### Exercise requirements
Print the records exactly as written, and let no picture into the answer.

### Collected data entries
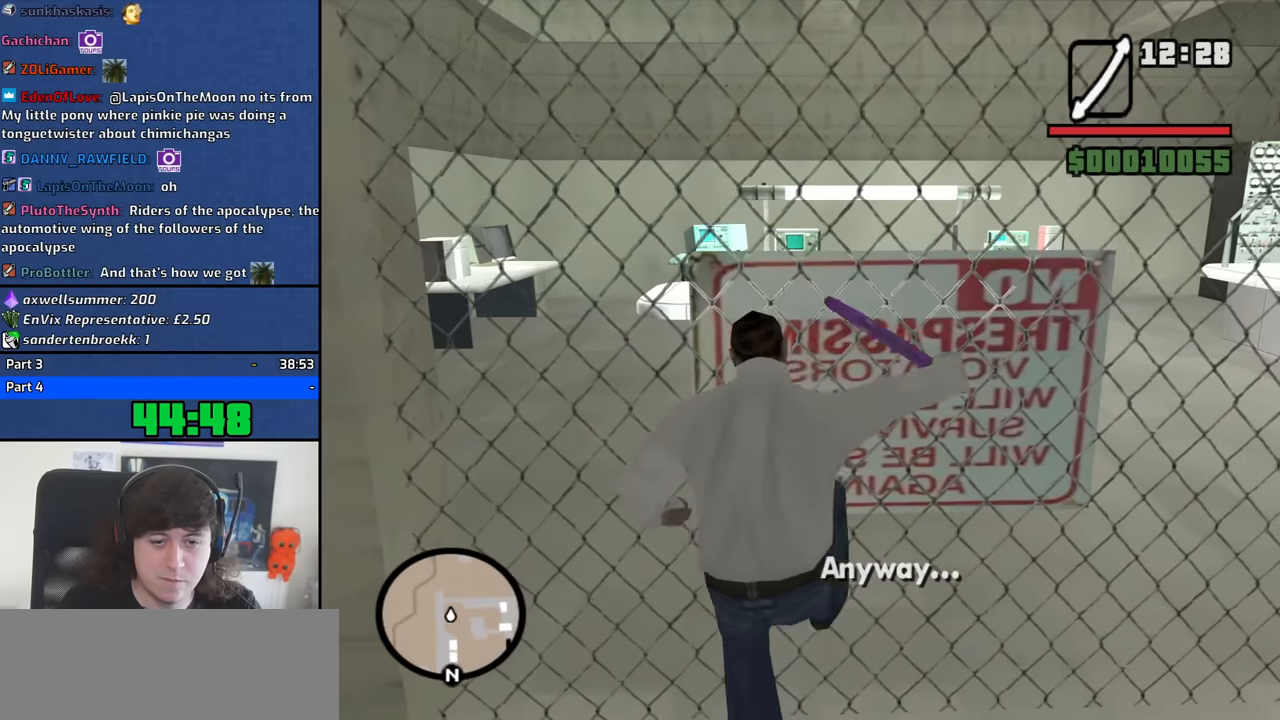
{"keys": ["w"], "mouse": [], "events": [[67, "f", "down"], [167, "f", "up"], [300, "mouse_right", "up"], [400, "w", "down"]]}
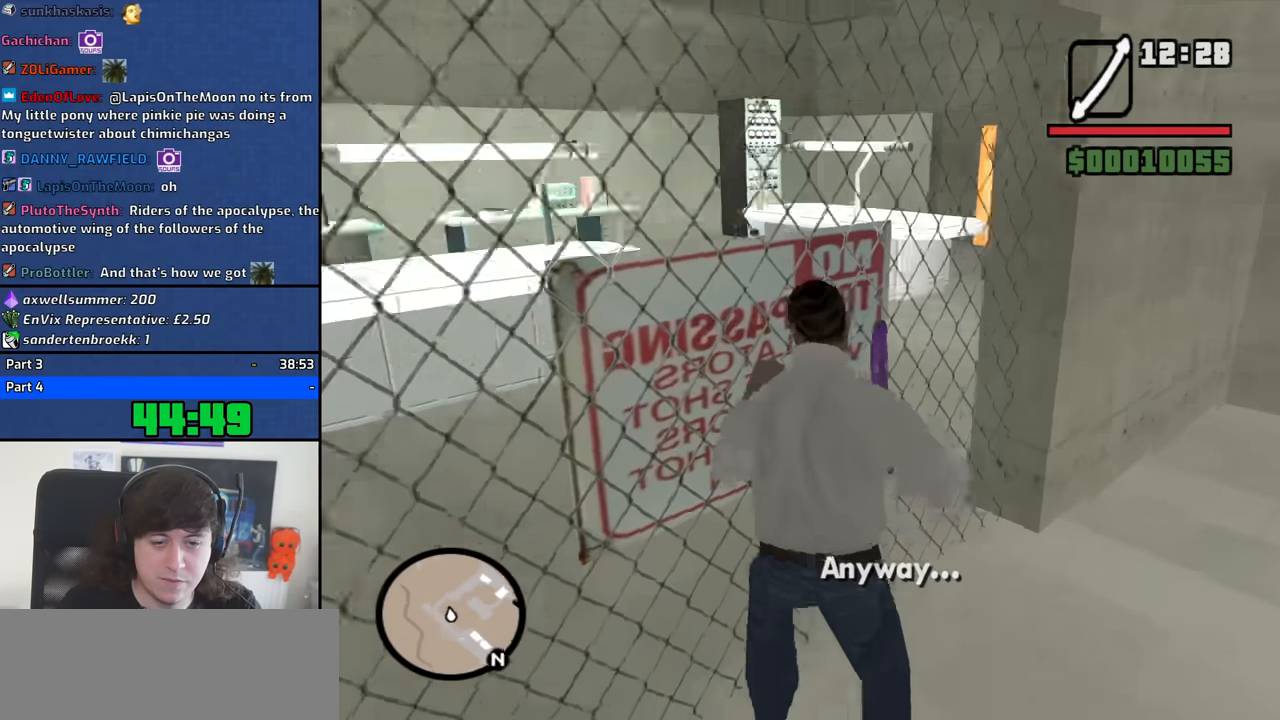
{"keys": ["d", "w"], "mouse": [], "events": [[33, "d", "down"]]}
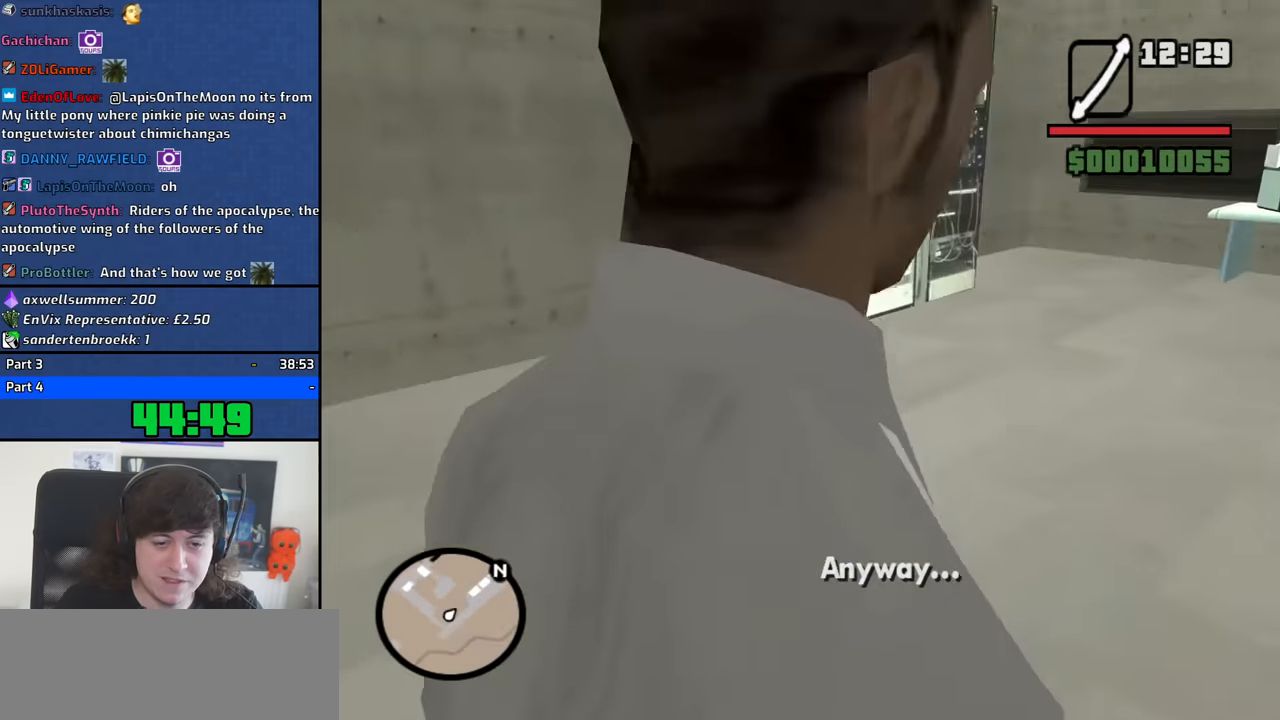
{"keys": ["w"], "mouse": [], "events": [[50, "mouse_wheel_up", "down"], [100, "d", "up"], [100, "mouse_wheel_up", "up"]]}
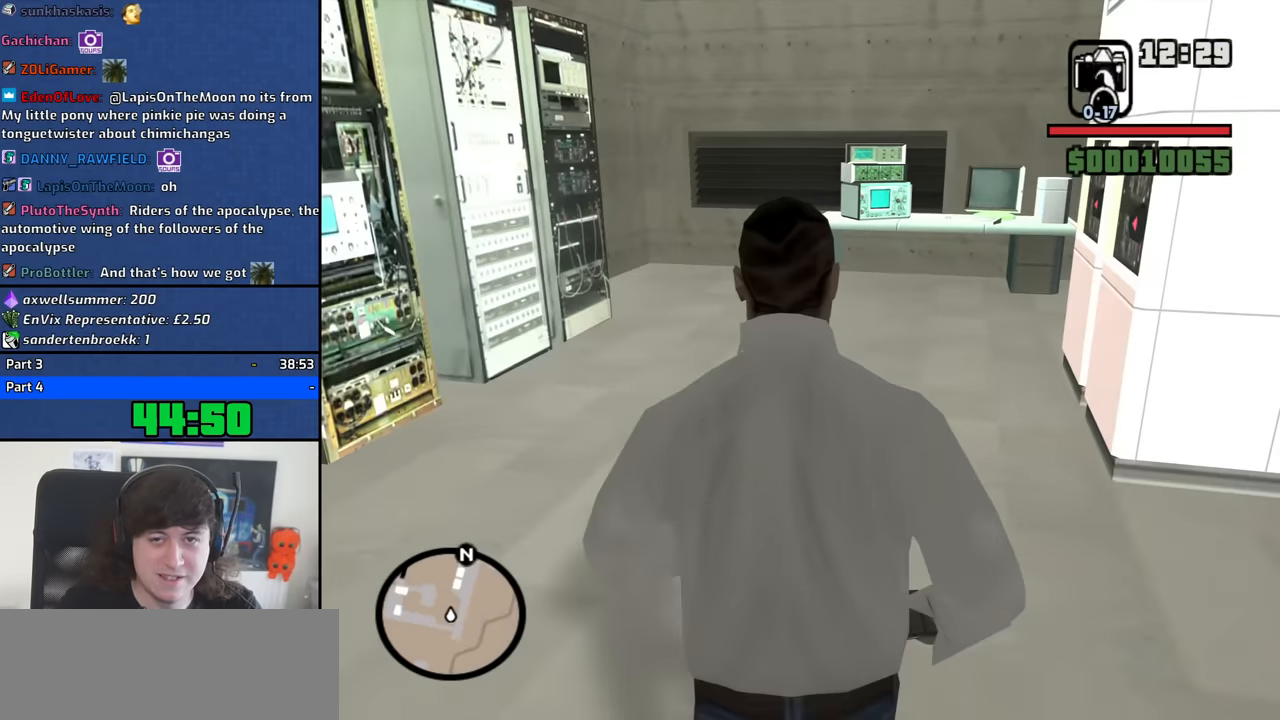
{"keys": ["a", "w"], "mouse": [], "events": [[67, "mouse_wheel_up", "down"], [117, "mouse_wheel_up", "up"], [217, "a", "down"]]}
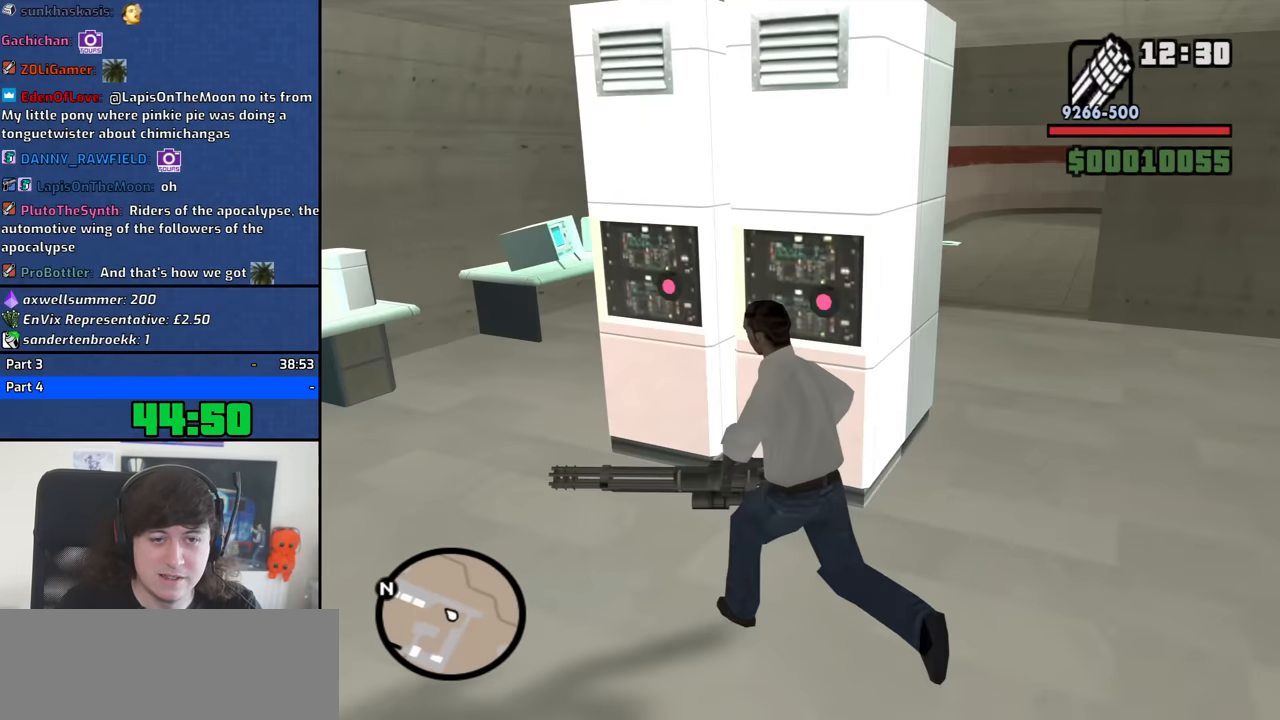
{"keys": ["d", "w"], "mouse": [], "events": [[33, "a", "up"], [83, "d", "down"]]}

### Problem solution
{"keys": ["w"], "mouse": [], "events": [[67, "f", "down"], [167, "f", "up"], [300, "mouse_right", "up"], [400, "w", "down"]]}
{"keys": ["d", "w"], "mouse": [], "events": [[33, "d", "down"]]}
{"keys": ["w"], "mouse": [], "events": [[50, "mouse_wheel_up", "down"], [100, "d", "up"], [100, "mouse_wheel_up", "up"]]}
{"keys": ["a", "w"], "mouse": [], "events": [[67, "mouse_wheel_up", "down"], [117, "mouse_wheel_up", "up"], [217, "a", "down"]]}
{"keys": ["d", "w"], "mouse": [], "events": [[33, "a", "up"], [83, "d", "down"]]}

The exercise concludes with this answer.